Il consumo di vino, “intrinsecamente moderato”

“Secondo l’Oms, il vino rappresenta oggi solo l’11,7% dell’alcol complessivamente consumato nel mondo, il 44,8% è imputabile agli spirits e il 34,3% alla birra”.

Sono le parole del presidente di Unione italiana vini, Lamberto Frescobaldi, intervenuto ieri a Bruxelles al convegno “Consumo moderato di vino e dieta mediterranea“. L’ha organizzato ICE Agenzia in collaborazione con Uiv.

“Nell’UE, il consumo è in calo dal 2008 e ha registrato una contrazione complessiva del 24% tra il 2010 e il 2020″, ha aggiunto Frescobaldi.

I modelli di consumo

Si tratta di un modello di consumo intrinsecamente moderato, in particolar modo in Italia. Si riflette in una partecipazione attiva di tutto il comparto alla promozione del bere responsabile.

Il vino italiano“, ha proseguito Frescobaldi, “è e vuole essere riconosciuto come un ambasciatore del patrimonio dell’Unione Europea. E’ un asset in termini di biodiversità, tutela del paesaggio, tradizione, storia, artigianato, lifestyle e, certamente non da ultimo, economici”.

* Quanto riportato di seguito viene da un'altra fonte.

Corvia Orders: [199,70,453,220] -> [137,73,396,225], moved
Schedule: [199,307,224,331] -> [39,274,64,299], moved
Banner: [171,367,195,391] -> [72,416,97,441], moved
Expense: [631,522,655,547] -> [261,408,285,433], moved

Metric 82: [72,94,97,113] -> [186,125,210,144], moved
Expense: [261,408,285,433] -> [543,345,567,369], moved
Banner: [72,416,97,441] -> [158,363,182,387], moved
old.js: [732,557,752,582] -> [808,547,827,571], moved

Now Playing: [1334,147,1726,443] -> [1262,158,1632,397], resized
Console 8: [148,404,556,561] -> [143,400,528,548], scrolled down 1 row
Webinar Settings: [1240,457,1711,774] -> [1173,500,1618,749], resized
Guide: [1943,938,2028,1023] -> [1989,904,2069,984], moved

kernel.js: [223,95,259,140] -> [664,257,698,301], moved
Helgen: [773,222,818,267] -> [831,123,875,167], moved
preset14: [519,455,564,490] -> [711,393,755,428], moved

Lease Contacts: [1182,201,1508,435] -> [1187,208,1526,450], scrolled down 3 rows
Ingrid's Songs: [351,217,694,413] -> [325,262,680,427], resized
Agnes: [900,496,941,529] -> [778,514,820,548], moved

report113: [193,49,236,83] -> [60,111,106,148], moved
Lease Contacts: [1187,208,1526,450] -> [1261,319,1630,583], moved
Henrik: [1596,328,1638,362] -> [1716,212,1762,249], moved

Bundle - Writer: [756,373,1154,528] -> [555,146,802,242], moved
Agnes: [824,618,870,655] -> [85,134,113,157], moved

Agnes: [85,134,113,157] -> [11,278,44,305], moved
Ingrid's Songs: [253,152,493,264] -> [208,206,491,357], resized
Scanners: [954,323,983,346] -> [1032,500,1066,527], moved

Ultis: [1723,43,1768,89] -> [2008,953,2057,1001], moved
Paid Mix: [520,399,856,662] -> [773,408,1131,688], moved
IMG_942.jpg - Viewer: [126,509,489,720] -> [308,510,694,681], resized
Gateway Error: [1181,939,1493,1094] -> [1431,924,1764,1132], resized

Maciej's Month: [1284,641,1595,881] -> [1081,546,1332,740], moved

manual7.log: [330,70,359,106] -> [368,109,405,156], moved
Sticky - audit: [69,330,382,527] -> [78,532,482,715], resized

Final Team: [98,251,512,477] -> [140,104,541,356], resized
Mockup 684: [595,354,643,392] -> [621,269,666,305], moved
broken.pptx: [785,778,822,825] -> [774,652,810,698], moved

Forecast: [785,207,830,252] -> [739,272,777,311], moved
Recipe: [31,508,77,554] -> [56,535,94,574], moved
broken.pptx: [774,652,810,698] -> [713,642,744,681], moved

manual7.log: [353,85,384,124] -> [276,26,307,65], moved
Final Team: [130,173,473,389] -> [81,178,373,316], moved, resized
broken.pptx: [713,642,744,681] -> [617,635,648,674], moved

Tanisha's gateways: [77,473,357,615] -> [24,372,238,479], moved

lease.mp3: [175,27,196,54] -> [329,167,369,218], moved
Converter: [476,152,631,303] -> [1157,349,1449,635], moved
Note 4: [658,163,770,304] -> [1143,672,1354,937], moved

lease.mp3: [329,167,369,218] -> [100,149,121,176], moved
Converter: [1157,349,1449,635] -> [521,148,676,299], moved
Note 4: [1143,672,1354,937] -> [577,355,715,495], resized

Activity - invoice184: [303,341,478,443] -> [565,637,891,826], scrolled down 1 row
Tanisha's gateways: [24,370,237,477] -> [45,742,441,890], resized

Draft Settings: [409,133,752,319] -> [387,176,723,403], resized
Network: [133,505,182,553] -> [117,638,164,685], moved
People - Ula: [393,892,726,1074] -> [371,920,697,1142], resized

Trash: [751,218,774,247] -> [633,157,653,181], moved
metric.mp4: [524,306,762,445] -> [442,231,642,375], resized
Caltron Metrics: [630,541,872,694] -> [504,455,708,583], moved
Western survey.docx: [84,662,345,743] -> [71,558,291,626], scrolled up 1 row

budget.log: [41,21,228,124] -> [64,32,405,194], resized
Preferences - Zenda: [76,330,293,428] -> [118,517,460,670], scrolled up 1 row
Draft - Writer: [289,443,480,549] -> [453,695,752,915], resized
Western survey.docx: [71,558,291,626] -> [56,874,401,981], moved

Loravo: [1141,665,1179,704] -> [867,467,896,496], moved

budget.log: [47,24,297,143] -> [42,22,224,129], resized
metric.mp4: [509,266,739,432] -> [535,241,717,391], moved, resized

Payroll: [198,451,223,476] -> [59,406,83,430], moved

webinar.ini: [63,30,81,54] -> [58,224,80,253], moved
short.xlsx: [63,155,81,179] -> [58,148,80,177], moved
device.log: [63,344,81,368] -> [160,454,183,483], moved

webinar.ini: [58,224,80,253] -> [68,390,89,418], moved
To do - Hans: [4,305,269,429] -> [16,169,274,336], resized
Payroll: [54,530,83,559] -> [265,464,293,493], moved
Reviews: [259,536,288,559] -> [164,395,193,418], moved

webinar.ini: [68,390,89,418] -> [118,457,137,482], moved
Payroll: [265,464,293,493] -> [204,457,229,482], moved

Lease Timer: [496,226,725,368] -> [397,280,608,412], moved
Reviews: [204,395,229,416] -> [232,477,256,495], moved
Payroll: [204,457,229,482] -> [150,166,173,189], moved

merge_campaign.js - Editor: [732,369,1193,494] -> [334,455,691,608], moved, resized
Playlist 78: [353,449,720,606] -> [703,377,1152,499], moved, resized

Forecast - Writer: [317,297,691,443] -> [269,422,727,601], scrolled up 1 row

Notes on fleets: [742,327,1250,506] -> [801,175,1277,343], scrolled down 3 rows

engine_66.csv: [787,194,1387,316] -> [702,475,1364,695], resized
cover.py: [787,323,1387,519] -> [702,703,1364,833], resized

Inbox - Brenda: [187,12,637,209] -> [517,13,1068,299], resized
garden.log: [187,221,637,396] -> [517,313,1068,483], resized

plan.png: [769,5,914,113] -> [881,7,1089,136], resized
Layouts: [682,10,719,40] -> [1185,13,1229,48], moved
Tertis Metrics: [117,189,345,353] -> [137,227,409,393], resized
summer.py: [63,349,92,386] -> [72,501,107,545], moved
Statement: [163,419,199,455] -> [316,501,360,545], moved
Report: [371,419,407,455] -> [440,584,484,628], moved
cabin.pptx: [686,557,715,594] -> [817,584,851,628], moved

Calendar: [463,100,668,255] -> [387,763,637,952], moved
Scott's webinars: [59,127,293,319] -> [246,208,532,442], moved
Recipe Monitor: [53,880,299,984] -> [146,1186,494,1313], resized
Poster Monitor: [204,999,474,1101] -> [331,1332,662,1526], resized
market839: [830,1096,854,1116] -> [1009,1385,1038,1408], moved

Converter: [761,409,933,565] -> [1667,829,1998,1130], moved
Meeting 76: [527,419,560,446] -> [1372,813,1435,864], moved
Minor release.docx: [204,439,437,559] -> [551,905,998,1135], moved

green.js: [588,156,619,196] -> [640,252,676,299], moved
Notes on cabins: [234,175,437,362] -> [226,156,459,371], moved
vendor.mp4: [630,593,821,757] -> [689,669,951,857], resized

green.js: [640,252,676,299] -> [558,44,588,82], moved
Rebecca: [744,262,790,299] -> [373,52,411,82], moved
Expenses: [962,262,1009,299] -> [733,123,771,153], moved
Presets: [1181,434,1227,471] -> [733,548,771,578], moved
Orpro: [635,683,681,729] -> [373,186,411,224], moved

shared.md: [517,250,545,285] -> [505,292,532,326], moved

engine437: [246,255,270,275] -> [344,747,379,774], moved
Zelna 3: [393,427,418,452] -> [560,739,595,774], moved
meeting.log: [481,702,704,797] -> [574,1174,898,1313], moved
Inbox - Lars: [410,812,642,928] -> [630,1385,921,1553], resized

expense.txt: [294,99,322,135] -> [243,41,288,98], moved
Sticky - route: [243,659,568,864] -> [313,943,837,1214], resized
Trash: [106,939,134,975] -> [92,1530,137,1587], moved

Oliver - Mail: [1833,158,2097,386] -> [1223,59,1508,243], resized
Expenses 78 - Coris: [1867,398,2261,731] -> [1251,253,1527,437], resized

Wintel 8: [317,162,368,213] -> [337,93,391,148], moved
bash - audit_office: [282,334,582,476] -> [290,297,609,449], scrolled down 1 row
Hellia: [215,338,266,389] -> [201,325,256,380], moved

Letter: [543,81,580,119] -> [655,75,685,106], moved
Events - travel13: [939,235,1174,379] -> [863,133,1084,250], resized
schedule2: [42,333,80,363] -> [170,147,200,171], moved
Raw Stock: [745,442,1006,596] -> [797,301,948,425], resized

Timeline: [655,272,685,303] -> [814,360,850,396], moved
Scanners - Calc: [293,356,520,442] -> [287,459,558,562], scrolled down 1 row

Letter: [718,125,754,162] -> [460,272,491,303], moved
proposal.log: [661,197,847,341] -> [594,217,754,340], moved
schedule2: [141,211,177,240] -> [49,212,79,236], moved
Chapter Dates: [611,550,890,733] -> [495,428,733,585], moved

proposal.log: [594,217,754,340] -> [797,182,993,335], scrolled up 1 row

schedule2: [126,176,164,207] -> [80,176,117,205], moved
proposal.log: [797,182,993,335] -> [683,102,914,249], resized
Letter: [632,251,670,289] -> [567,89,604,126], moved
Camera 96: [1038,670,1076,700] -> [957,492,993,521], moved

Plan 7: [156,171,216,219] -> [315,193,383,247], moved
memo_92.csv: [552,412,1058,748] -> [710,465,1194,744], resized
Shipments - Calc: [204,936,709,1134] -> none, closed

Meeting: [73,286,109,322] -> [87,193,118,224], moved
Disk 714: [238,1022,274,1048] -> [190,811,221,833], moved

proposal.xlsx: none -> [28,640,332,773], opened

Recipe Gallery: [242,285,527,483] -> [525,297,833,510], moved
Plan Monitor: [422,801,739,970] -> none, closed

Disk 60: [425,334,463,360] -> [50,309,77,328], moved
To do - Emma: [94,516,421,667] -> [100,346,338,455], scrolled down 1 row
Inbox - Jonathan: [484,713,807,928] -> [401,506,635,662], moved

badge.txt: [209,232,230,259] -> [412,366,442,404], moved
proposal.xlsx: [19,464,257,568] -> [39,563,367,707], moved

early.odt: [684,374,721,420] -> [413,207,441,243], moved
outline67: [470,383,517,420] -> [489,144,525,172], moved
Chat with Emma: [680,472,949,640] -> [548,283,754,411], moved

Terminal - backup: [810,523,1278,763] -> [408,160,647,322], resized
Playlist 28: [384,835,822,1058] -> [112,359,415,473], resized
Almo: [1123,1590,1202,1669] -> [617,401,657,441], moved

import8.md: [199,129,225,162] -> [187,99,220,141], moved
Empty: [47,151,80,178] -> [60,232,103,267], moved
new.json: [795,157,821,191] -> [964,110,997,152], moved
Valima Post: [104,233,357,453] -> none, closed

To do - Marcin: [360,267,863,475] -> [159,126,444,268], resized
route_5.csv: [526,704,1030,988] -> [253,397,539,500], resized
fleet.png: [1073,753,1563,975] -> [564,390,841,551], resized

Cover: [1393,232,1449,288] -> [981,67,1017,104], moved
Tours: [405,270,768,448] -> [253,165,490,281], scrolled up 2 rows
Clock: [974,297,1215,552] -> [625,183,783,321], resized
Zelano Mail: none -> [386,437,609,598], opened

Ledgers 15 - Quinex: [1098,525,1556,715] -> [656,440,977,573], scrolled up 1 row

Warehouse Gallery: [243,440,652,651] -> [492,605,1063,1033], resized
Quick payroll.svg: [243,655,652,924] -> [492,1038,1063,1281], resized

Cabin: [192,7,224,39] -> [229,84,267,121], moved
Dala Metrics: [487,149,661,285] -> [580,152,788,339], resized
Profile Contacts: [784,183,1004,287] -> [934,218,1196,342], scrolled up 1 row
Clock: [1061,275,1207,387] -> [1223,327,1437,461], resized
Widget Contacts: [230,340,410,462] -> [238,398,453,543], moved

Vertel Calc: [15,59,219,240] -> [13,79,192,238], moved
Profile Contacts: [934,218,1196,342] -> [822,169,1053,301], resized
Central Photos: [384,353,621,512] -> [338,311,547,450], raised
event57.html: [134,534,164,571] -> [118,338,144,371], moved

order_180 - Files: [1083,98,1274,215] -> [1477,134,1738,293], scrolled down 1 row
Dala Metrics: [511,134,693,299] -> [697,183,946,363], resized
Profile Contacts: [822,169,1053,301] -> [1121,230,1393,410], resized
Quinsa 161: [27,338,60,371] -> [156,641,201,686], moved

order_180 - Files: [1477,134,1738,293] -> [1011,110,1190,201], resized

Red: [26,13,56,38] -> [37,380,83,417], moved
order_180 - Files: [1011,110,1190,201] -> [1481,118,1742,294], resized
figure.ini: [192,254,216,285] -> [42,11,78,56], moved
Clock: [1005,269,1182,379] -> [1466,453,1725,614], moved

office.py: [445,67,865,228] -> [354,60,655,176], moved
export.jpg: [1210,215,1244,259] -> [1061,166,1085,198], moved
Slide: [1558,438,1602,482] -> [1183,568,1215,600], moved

Considerando sia la filiera diretta che correlata, il vino made in Italy dà infatti occupazione a quasi 900 mila persone in circa 530 mila aziende. Il fatturato complessivo nel 2022 ha superato i 30 miliardi di euro.

Il Presidente ha ricordato le indicazioni emerse dall’analisi presentata a Vinitaly 2023 dall’Osservatorio Uiv-Vinitaly e Prometeia.

Si tratta di un indotto a “regia manifatturiera” e ad altissima propensione per l’export che rappresenta una leva fondamentale per la sopravvivenza di alcuni territori.

Le proposte Uiv

“Vogliamo lavorare assieme alle istituzioni europee non solo per migliorare l’educazione al consumo moderato di vino“, ha aggiunto Frescobaldi. “Ma anche per trasferire a livello legislativo l’attenzione alla trasparenza e alla tutela dei nostri prodotti che da sempre caratterizzano il nostro comparto”.

“Ci troveranno preparati e pronti a sostenere l’evoluzione e il cambiamento, purché fondati sui presupposti di qualità e sostenibilità che valorizzano il nostro lavoro e i nostri territori”, ha concluso.

Al convegno sono intervenuti anche il presidente del Ceev, Mauricio Gonzalez Gordon, Stefano Verrecchia, Rappresentante Permanente aggiunto dell’Italia all’Unione Europea, e gli europarlamentari Paolo De Castro e Herbert Dorfmann.

L’evento inoltre ha visto i contributi scientifici del prof. Ursula Fradera, del prof. Ramon Estruch e del prof. Attilio Giacosa, membro del comitato scientifico di IRVAS, Istituto Ricerca su Vino, Alimentazione e Salute.

Il voto sulla distinzione tra abuso e consumo

In queste settimane dal Parlamento Europeo è arrivato un voto in particolare che va nella direzione di confermare la necessità di distinguere tra consumo e abuso di bevande alcoliche, come il vino, anche a livello istituzionale.

A far male è l’abuso, non il consumo: il voto della Commissione ambientale del Parlamento Europeo va proprio in questa direzione.

Il Manifesto di Toledo sul consumo di vino

Poco prima il congresso scientifico “Lifestyle, diet, wine & health” di Toledo ha portato a un Manifesto che sottolinea come consumi moderati, anche nel vino, contribuiscano a una dieta sana.

L’Unione italiana vini ha espresso apprezzamento in merito a quanto emerso proprio nel corso della giornata conclusiva dell’evento.